## Records to process
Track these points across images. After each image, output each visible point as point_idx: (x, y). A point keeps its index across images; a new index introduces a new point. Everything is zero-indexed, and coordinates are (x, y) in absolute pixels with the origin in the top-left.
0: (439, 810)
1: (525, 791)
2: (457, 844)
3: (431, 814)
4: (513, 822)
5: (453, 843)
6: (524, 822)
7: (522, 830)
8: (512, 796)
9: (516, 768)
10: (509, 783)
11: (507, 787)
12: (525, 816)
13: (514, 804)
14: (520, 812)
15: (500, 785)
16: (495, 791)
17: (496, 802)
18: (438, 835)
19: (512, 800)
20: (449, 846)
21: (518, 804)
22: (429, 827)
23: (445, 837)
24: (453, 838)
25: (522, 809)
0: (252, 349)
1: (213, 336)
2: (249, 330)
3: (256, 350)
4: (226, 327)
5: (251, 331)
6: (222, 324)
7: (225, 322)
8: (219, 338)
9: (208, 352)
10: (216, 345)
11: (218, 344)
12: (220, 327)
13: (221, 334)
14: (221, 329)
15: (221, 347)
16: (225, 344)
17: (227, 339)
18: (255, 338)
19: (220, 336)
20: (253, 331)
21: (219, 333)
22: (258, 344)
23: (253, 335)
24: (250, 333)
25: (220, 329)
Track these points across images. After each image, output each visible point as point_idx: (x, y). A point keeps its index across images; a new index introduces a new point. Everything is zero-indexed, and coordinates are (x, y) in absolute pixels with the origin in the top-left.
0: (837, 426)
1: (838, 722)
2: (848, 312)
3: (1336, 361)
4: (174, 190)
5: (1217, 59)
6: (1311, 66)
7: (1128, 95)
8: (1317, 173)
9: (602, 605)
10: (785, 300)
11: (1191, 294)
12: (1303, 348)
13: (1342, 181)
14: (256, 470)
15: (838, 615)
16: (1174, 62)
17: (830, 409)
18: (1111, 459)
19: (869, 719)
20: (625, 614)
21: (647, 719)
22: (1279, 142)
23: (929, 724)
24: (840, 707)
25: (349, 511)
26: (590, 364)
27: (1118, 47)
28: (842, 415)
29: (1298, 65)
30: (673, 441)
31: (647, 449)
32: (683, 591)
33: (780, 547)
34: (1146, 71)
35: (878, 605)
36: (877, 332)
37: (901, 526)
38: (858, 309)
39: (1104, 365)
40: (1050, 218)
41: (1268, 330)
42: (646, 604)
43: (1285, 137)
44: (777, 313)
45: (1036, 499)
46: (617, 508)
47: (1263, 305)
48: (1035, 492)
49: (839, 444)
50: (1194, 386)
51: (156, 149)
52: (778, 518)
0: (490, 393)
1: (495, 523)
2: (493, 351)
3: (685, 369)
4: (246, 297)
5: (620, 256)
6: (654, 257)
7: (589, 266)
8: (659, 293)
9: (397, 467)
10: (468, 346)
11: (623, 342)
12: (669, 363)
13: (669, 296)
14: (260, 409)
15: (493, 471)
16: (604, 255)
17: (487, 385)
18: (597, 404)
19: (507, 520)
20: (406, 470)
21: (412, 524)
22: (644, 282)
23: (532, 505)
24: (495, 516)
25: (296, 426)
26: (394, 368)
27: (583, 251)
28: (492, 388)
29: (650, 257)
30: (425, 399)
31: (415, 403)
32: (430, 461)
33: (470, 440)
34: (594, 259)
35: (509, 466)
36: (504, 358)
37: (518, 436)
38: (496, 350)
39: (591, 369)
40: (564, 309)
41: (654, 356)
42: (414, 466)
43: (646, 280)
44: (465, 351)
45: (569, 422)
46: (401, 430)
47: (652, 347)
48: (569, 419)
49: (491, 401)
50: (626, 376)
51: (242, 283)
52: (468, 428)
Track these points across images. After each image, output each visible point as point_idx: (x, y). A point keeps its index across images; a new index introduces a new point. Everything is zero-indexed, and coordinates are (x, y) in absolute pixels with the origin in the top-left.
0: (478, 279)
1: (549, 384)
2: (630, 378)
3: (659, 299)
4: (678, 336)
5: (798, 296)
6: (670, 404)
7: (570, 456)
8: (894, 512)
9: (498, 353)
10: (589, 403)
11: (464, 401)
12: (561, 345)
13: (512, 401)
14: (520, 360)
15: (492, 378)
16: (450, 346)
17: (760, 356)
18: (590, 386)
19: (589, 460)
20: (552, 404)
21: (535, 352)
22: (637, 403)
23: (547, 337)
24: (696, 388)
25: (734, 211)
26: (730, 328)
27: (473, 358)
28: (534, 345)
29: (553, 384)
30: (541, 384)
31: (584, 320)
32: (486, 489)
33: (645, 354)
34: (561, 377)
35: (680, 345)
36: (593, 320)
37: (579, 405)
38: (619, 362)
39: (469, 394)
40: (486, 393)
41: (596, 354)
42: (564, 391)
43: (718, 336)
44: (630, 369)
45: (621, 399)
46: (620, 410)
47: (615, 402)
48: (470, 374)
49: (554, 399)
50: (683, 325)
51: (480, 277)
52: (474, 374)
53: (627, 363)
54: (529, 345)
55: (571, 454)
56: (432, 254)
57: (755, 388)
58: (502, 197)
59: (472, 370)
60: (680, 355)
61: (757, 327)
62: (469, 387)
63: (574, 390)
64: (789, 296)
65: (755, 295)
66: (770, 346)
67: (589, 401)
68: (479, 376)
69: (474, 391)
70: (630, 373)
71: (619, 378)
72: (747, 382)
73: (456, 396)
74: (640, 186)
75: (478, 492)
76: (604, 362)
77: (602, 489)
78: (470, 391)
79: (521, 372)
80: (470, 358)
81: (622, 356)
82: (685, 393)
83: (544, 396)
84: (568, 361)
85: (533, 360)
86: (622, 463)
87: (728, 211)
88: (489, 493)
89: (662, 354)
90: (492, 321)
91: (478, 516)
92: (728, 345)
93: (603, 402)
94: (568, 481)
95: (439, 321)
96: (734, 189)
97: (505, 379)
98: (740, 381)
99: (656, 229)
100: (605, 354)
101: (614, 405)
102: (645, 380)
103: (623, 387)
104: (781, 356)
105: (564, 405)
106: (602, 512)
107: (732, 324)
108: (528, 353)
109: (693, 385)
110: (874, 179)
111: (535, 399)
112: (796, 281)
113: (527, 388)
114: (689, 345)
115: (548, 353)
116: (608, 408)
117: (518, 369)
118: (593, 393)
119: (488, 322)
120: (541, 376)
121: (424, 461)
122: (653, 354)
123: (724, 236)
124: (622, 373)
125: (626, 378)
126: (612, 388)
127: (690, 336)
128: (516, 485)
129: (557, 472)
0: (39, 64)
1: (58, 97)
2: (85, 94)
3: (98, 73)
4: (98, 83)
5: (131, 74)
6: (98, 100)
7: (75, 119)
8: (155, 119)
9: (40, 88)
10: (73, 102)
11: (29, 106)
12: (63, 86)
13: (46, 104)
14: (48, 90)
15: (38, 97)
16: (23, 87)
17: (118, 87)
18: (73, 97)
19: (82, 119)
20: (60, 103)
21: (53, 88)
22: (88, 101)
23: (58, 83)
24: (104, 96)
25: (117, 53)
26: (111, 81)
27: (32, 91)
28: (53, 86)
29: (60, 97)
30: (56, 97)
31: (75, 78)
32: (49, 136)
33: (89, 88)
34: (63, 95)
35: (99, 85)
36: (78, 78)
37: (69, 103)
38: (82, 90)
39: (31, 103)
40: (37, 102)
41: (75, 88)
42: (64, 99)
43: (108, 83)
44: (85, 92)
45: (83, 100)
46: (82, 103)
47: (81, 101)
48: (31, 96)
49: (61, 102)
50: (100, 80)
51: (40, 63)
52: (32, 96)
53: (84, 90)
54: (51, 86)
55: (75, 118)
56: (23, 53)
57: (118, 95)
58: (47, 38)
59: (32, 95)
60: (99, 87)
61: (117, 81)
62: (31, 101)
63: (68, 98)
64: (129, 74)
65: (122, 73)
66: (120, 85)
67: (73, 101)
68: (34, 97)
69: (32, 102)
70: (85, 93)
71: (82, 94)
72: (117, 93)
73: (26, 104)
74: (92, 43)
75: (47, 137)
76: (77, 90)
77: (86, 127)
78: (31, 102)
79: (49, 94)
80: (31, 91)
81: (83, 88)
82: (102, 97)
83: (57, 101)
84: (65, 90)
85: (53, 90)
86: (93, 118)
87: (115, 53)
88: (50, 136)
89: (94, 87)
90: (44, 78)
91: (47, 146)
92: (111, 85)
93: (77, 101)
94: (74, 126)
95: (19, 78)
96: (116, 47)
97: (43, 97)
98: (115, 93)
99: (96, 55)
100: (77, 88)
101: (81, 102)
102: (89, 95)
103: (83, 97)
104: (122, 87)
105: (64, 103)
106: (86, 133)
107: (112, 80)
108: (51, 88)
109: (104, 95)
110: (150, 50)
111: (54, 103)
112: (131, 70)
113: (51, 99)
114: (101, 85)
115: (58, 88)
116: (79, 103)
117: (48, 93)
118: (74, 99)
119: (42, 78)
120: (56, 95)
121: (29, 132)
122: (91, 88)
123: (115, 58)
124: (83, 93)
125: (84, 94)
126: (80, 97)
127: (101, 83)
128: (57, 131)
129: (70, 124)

## Task objective
Copy only this part of the entries above: the line with "8: (894, 512)", the line with "28: (534, 345)", and the lines between, all exactly as written.

## Written answer
8: (894, 512)
9: (498, 353)
10: (589, 403)
11: (464, 401)
12: (561, 345)
13: (512, 401)
14: (520, 360)
15: (492, 378)
16: (450, 346)
17: (760, 356)
18: (590, 386)
19: (589, 460)
20: (552, 404)
21: (535, 352)
22: (637, 403)
23: (547, 337)
24: (696, 388)
25: (734, 211)
26: (730, 328)
27: (473, 358)
28: (534, 345)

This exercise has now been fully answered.